## EXERCISE DIRECTIONS
Could the listing below be returned exactly, with its pictures left out?

## INFORMATION PROVIDED
__________
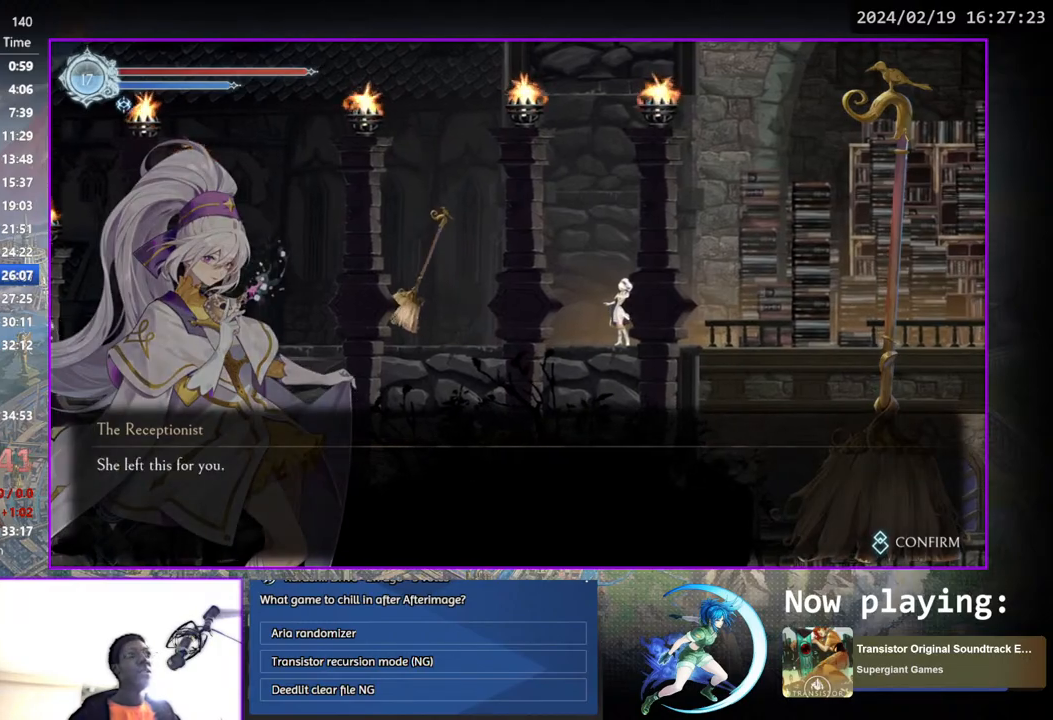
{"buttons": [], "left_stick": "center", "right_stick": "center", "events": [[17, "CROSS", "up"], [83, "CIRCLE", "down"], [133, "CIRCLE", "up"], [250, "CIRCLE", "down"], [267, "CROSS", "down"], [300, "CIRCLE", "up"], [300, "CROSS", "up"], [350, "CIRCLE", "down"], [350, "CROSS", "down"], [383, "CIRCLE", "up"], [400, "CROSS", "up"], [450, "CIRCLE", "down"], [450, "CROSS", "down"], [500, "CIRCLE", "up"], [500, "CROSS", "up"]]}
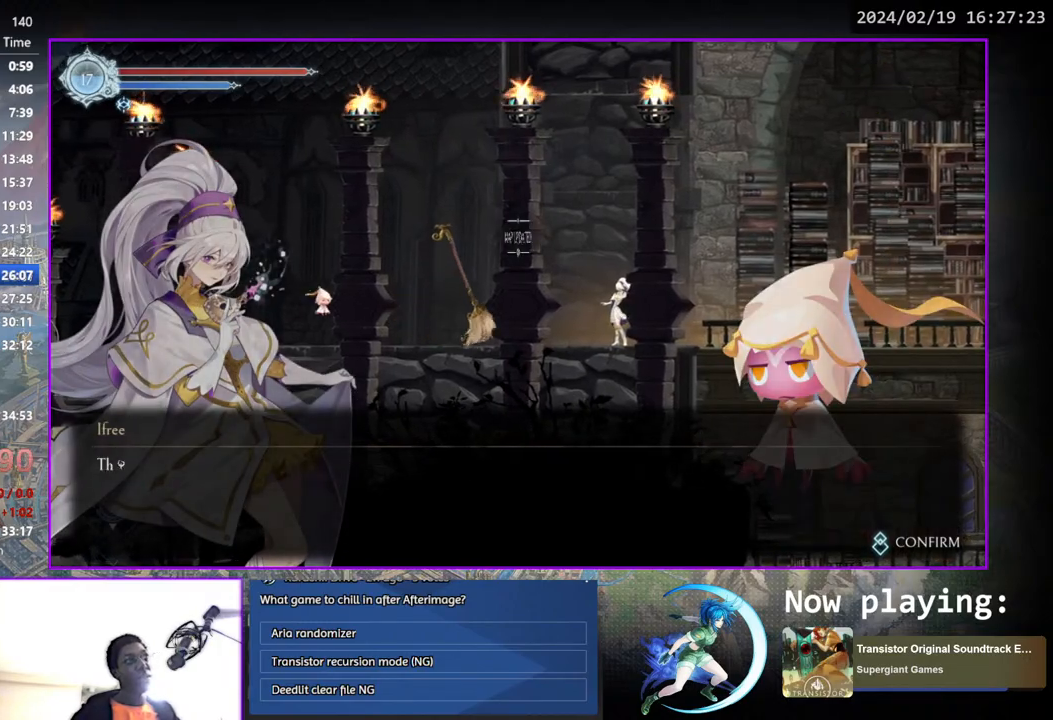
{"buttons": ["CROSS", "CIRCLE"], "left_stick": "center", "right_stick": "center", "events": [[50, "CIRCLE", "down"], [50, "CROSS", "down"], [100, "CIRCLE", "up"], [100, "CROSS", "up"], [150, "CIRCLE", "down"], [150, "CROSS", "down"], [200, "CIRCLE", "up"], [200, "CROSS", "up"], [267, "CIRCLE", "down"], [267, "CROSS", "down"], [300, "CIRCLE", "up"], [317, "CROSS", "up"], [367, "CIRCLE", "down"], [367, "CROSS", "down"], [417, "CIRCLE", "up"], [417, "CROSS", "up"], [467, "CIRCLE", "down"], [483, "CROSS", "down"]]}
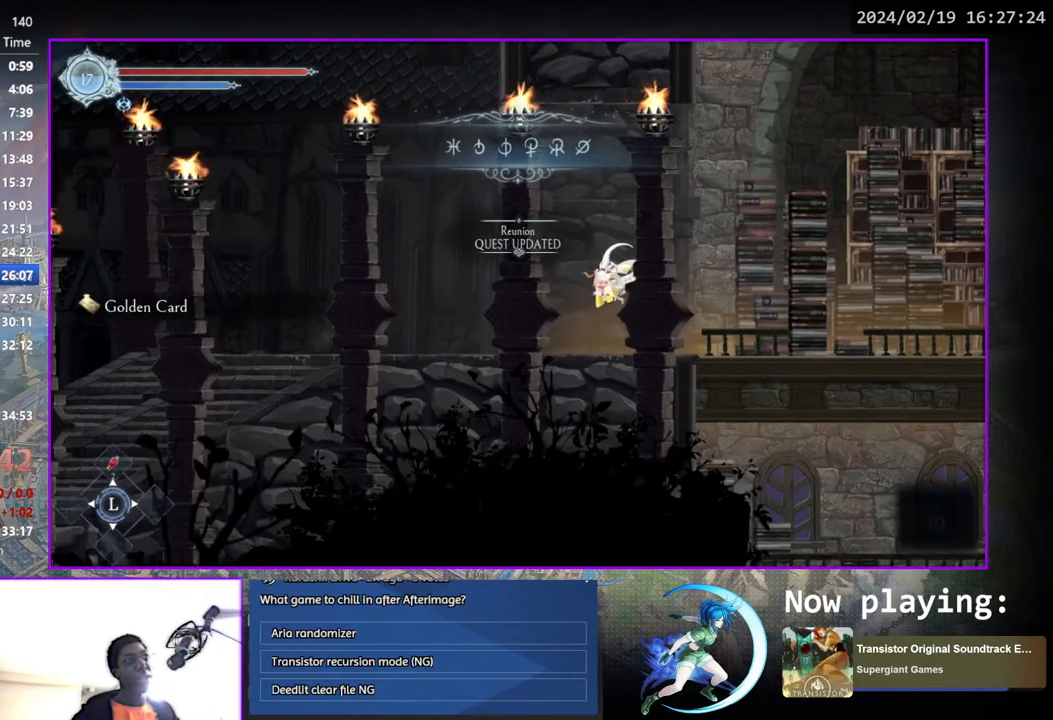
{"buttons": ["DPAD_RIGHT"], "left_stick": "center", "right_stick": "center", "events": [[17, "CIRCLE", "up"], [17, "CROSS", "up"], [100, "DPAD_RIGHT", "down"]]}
__________
## ANSWER SECTION
{"buttons": [], "left_stick": "center", "right_stick": "center", "events": [[17, "CROSS", "up"], [83, "CIRCLE", "down"], [133, "CIRCLE", "up"], [250, "CIRCLE", "down"], [267, "CROSS", "down"], [300, "CIRCLE", "up"], [300, "CROSS", "up"], [350, "CIRCLE", "down"], [350, "CROSS", "down"], [383, "CIRCLE", "up"], [400, "CROSS", "up"], [450, "CIRCLE", "down"], [450, "CROSS", "down"], [500, "CIRCLE", "up"], [500, "CROSS", "up"]]}
{"buttons": ["CROSS", "CIRCLE"], "left_stick": "center", "right_stick": "center", "events": [[50, "CIRCLE", "down"], [50, "CROSS", "down"], [100, "CIRCLE", "up"], [100, "CROSS", "up"], [150, "CIRCLE", "down"], [150, "CROSS", "down"], [200, "CIRCLE", "up"], [200, "CROSS", "up"], [267, "CIRCLE", "down"], [267, "CROSS", "down"], [300, "CIRCLE", "up"], [317, "CROSS", "up"], [367, "CIRCLE", "down"], [367, "CROSS", "down"], [417, "CIRCLE", "up"], [417, "CROSS", "up"], [467, "CIRCLE", "down"], [483, "CROSS", "down"]]}
{"buttons": ["DPAD_RIGHT"], "left_stick": "center", "right_stick": "center", "events": [[17, "CIRCLE", "up"], [17, "CROSS", "up"], [100, "DPAD_RIGHT", "down"]]}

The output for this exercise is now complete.